* [TASKS AND EXERCISES]:
**A)** In the excerpt on Microsoft's Business Applications Conference, what did the inaugural conference focus on more than anything else?
**B)** Decide whether each statement agrees with the excerpt on Microsoft's Business Applications Conference, answering yes or no and quoting the words that settle it: (i) Ballmer spoke in the concluding keynote address. (ii) The Baan Co. is located in San Jose. (iii) Kusnetzky is with IDC.
**C)** Extend the excerpt on Microsoft's Business Applications Conference, picking up from its final sentence.

During his concluding keynote address, Microsoft’s Ballmer championed the efforts of vendors such as SAP America Inc. (Wayne, Pa., www.sap.com), The Baan Co. (Denver, www.baan.com) and Boole and Babbage Inc. (San Jose, Calif., www.boole.com), among others, to provide tools or middleware for interoperability between disparate systems and ERP, legacy, line-of-business and other business applications.
More than anything else, however, the inaugural Business Applications Conference focused on easing relations between Microsoft and enterprise customers, particularly in the area of application development for the Windows NT platform.
"Since every release of Windows NT has changed the user and application interfaces, IT management has faced training and porting issues each and every time new software becomes available," notes IDC’s Kusnetzky. "Customers are reluctant to get on this Microsoft merry-go-round when they only have limited resources and would prefer to use them to help their company, not merely to provide Microsoft with a revenue stream."

* [RECORDED INFORMATION]:
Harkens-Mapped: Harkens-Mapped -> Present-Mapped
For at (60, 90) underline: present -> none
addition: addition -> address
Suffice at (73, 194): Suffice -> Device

* [TASK-BY-TASK ANSWERS]:
**A)** Easing relations between Microsoft and enterprise customers, particularly in the area of application development for the Windows NT platform.

**B)**
(i) Yes: "During his concluding keynote address, Microsoft’s Ballmer"
(ii) No: "The Baan Co. (Denver, www.baan.com)"
(iii) Yes: "notes IDC’s Kusnetzky"

**C)**
Microsoft’s Ballmer also discussed Microsoft’s efforts in the area of Extensible Markup Language (XML) development, which he positioned as a key means with which to achieve interoperability between products from disparate vendors. "We think XML will be terribly important, and we’re putting a lot of energy [into that]," he concludes. "We have over 50 people working on important standards efforts around XML in order to promote exchange of information at the application semantic level from vendor to vendor."